1. The ACE is checked for applicability. ACEs that do not refer to the principal requesting the operation or any requested permission are ignored.

2. If the ACE denies any of the requested permissions, then access is denied and the algorithm terminates.

3. If the ACE allows any of the requested permissions, then they are added to the list of granted permissions. If the list includes all the requested permissions, the access is granted and the algorithm terminates.

4. If the end of the ACL list is reached and permission has neither been fully granted nor explicitly denied, access is denied and the algorithm terminates.

NOTE

Because of the above, when setting ACL rules, you should make sure that there is at least one rule with a principal matching yourself and allowing ACL reading/changing. Otherwise, you will lose the ability to manage the ACLs. In such a case, only a space owner can help.

File distribution

On the physical level, Onedata organizes files into blocks of various sizes. These file blocks can then be distributed across different providers that support the space in which the files are stored. Each provider contains a list of local file blocks, forming what we call a file replica. Information about the mapping between logical and physical files is stored in the file metadata, which is replicated and synchronized between all supporting providers.
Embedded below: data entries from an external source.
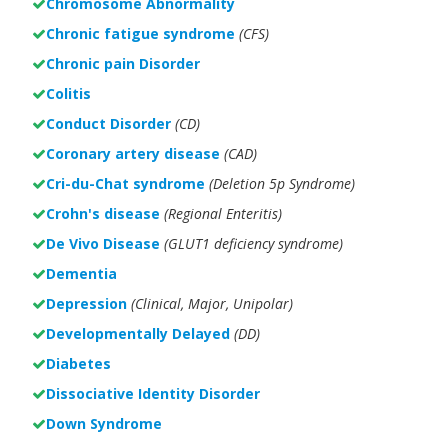
Chromosome Abnormality
Chronic fatigue syndrome
(CFS)
Chronic pain Disorder
Colitis
Conduct Disorder
(CD)
Coronary artery disease
(CAD)
Cri-du-Chat syndrome
(Deletion 5p Syndrome)
Crohn's disease
(Regional Enteritis)
De Vivo Disease
(GLUT1 deficiency syndrome)
Dementia
Depression
(Clinical, Major, Unipolar)
Developmentally Delayed
(DD)
Diabetes
Dissociative Identity Disorder
Down Syndrome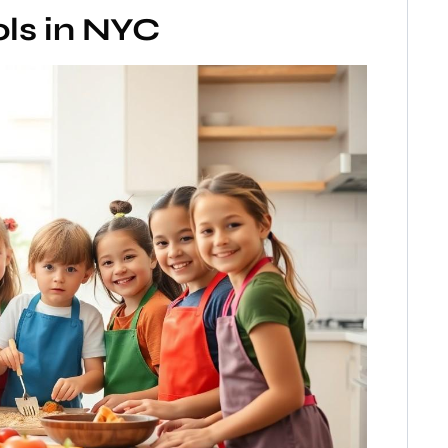
ls in NYC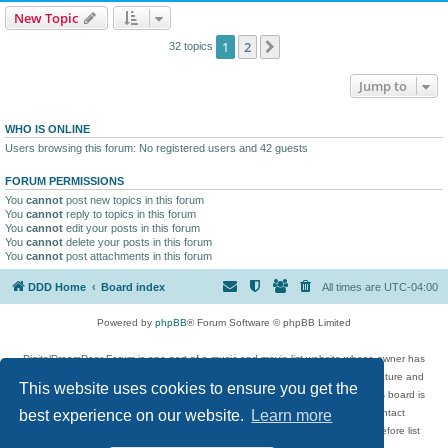
New Topic
1
2
Next
32 topics
Jump to
WHO IS ONLINE
Users browsing this forum: No registered users and 42 guests
FORUM PERMISSIONS
You
cannot
post new topics in this forum
You
cannot
reply to topics in this forum
You
cannot
edit your posts in this forum
You
cannot
delete your posts in this forum
You
cannot
post attachments in this forum
DDD Home
Board index
All times are
UTC-04:00
Powered by
phpBB
® Forum Software © phpBB Limited
DigitalDreamDoor Forum is one part of a music and movie list website whose owner has
given its visitors the privilege to discuss music, movies, video games, and literature and
This website uses cookies to ensure you get the
has no control and cannot in any way be held liable over how, or by whom this board is
used. If you read or see anything inappropriate that has been posted, contact
best experience on our website.
Learn more
digitaldreamdoor.contact@gmail.com. Comments in the forum are reviewed before list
When you read a whole file or its part, and some blocks are not present in the provider you're connected to, the missing blocks will be replicated on demand from other providers.
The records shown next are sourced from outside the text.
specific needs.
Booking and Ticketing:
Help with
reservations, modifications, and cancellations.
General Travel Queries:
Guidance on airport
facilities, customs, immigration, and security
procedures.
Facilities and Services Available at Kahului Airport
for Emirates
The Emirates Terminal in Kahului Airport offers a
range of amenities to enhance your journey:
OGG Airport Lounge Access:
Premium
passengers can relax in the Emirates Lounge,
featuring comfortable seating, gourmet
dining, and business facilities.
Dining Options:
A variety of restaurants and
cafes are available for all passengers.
When you write to a file in a given provider, the overlapping blocks replicated to other providers are invalidated. To read the file, the provider with invalidated blocks must once again replicate missing blocks from the provider with the newest version of the blocks.

Simultaneous modifications of a file may occur when many users access it. If the ranges of simultaneous modifications do not overlap, all modifications are safely applied. In case of a conflict, a conflict resolution algorithm is used. This allows all supporting providers to determine a consistent, final version of the file. Conflict resolution is performed independently by each provider without the need to coordinate the resolution with other supporting providers, which allows it to be fast.

Discovering file distribution

You can discover how the file blocks are distributed among providers supporting the space in which it is stored like below:

1. Web GUI — open the context menu for the file and choose Data distribution:

   and you will see Data distribution modal, representing the distribution of file blocks:

2. REST API — use get file distribution (opens new window) endpoint.

3. Oneclient — check file extended attributes and inspect org.onedata.file_blocks, org.onedata.file_blocks_count and org.onedata.replication_progress attributes:

   ~$ xattr -l results.txt
   
   org.onedata.file_blocks: [#######################################.         ]
   org.onedata.file_blocks_count: 1
   org.onedata.replication_progress: 80% 
   ...
   

   TIP

   Extended attributes present only information about file blocks stored in the provider to which the Oneclient is connected. To find information about replicas of the file in other providers, use the Web GUI or REST API (see above).

Distribution management

You can manage the data distribution using:

1. Transfers — allow to intentionally replicate, evict, and migrate file(s).

2. Quality of Service — allows specifying requirements that may ensure that file replicas in certain providers are automatically updated and protected from eviction.

3. Auto-cleaning — automatically maintains storage usage at a predefined level, creating space for new replicas during continuous computations.

   NOTE

   Auto-cleaning can only be configured by a space admin.